Both political and economic aides misunderstood some of the ways politics and economics could intersect in a severe recession like that one.
“We absolutely thought that Congress would want to do multiple high-profile rounds of stimulus if the economy was worse than expected,” said Jason Furman, an Obama economic adviser who is now a Harvard professor. “We thought Congress running for re-election in 2010 would want to be seen doing something to help the economy so they could campaign on it. We didn’t realize how unpopular it was going to be by then.”
Details of a Biden stimulus would depend on what, if any, fiscal action is enacted before January; how the economy evolves between now and then; and the size of any Senate majority Democrats might obtain. Mr. Biden has emphasized relief efforts that would include significant help for green energy, low-income households, and state and local governments. It would probably be similar to the $3 trillion pandemic relief legislation that House Democrats passed in the spring, Biden allies and outside analysts said.
A crucial question for any Biden stimulus would be how Democrats approach legislative strategy in the Senate.
In 2009, the Obama administration secured a 60-vote supermajority in the Senate needed to overcome a Republican filibuster by winning over three Republicans. But that would be an unappealing pathway should Mr. Biden find himself in a similar spot in early 2021.
Even if Democrats were to win the Senate, it would probably be a narrow majority, meaning more Republicans would be needed to get to 60 “yes” votes for stimulus. There are also fewer centrist Republicans today whose votes are likely to be available in 2021.

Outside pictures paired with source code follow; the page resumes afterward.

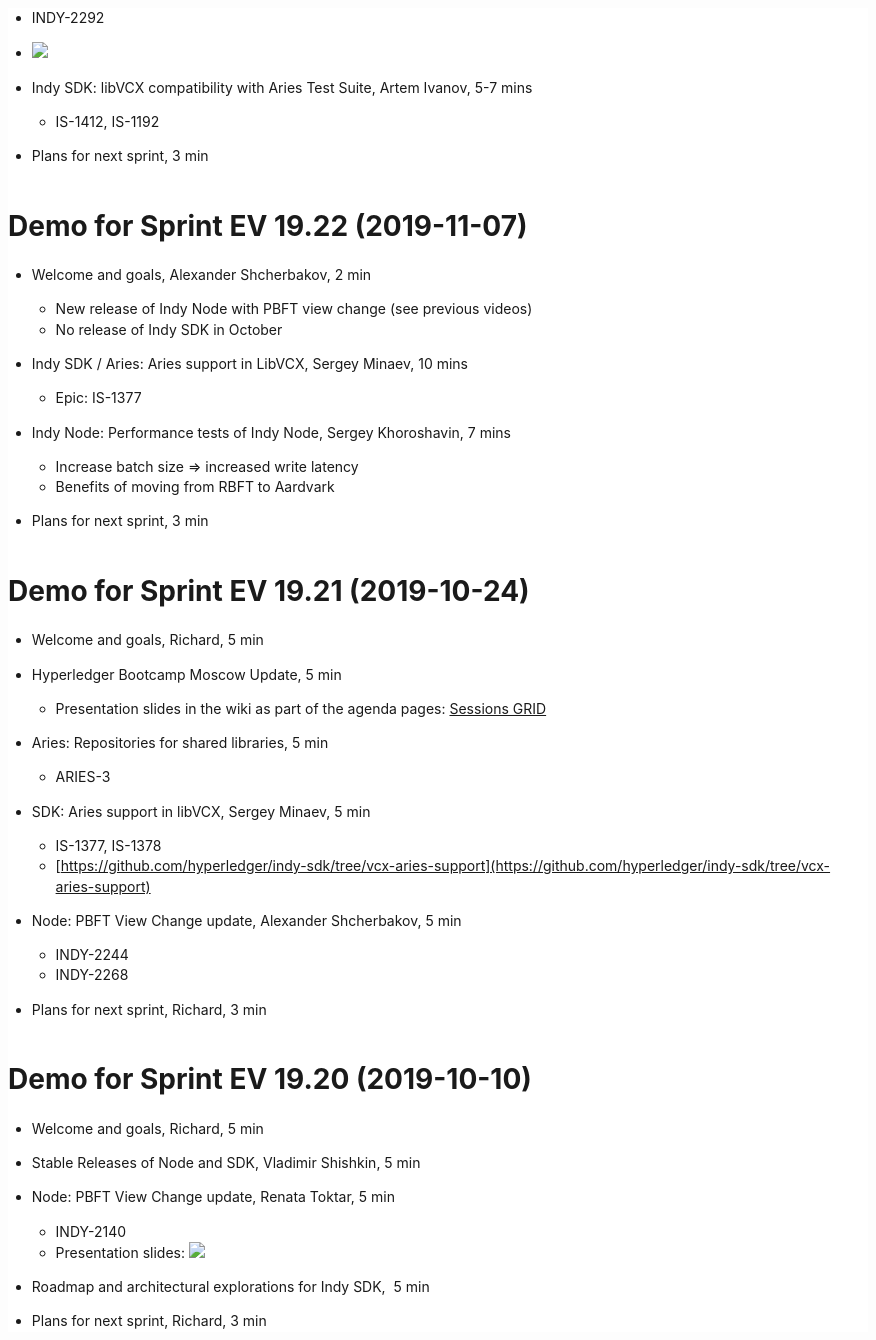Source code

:   - INDY-2292
  - [![](plugins/servlet/confluence/placeholder/unknown-macro)](https://docs.google.com/presentation/d/18Ek_r0oHtCf63OdgeqEaRR6i9sGhBFXz6yF04tO9twc/edit?usp=sharing)
- Indy SDK: libVCX compatibility with Aries Test Suite, Artem Ivanov, 5-7 mins
  
  - IS-1412, IS-1192
- Plans for next sprint, 3 min

# Demo for Sprint EV 19.22 (2019-11-07)

- Welcome and goals, Alexander Shcherbakov, 2 min
  
  - New release of Indy Node with PBFT view change (see previous videos)
  - No release of Indy SDK in October
- Indy SDK / Aries: Aries support in LibVCX, Sergey Minaev, 10 mins
  
  - Epic: IS-1377
- Indy Node: Performance tests of Indy Node, Sergey Khoroshavin, 7 mins
  
  - Increase batch size =&gt; increased write latency
  - Benefits of moving from RBFT to Aardvark
- Plans for next sprint, 3 min

# Demo for Sprint EV 19.21 (2019-10-24)

- Welcome and goals, Richard, 5 min
- Hyperledger Bootcamp Moscow Update, 5 min
  
  - Presentation slides in the wiki as part of the agenda pages: [Sessions GRID](https://lf-hyperledger.atlassian.net/wiki/spaces/RU/pages/22315050/Sessions+GRID)
- Aries: Repositories for shared libraries, 5 min
  
  - ARIES-3
- SDK: Aries support in libVCX, Sergey Minaev, 5 min
  
  - IS-1377, IS-1378
  - [https://github.com/hyperledger/indy-sdk/tree/vcx-aries-support](https://github.com/hyperledger/indy-sdk/tree/vcx-aries-support)
- Node: PBFT View Change update, Alexander Shcherbakov, 5 min
  
  - INDY-2244
  - INDY-2268
- Plans for next sprint, Richard, 3 min

# Demo for Sprint EV 19.20 (2019-10-10)

- Welcome and goals, Richard, 5 min
- Stable Releases of Node and SDK, Vladimir Shishkin, 5 min
- Node: PBFT View Change update, Renata Toktar, 5 min
  
  - INDY-2140
  - Presentation slides: [![](plugins/servlet/confluence/placeholder/unknown-macro)](https://docs.google.com/presentation/d/1X2P4j27s4NkIDndnraKdT15MO1ZJgnB_BtGnB--xlXA)
- Roadmap and architectural explorations for Indy SDK,  5 min
- Plans for next sprint, Richard, 3 min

And the history of 2009 applies. Negotiations with Republicans led to a smaller bill and one with more components that Mr. Obama’s aides viewed as ineffective. The three Republican votes, in other words, displayed little bipartisanship, and diluted the bill’s economic impact.
In 2021, a Democratic Senate would have two options to go it alone. It could use “reconciliation,” a budget process that allows tax and spending legislation to be enacted with a simple majority vote. But this would put strict limits on what the bill could do, ruling out many regulatory or other provisions that the Senate parliamentarian might declare ineligible.
Then there is the option of eliminating the 60-vote filibuster rule, which would open the door for more expansive policymaking on all fronts, but could prove politically unpopular and would have far-reaching consequences for how Congress works.
That’s unlikely to happen right away, said Mr. Lieber, the Eurasia Group analyst and a former adviser to Mitch McConnell, the Senate majority leader: “They need to set up the political argument first that, ‘We tried working with Republicans on the puppy dogs and grandmas act and they filibustered it, and then the ice-cream-for-everyone act and they filibustered that.’”
A central tension for Democrats would be between a focus on policies that get money out the door quickly and can seed a speedy economic rebound, versus those that take place more slowly but can create more lasting change.
To many in the Biden orbit who lived through the toxic politics of the 2009 stimulus, the urgency of doing more than papering over a rough patch in the economy is a particularly vivid lesson.
“There was a mantra in 2009 of stimulus being ‘timely, targeted and temporary,’” said Heather Boushey, president of the Washington Center for Equitable Growth. “That seemed right for the problem we were solving then. This problem feels different because it’s unearthed these really important structural challenges that need to be solved.”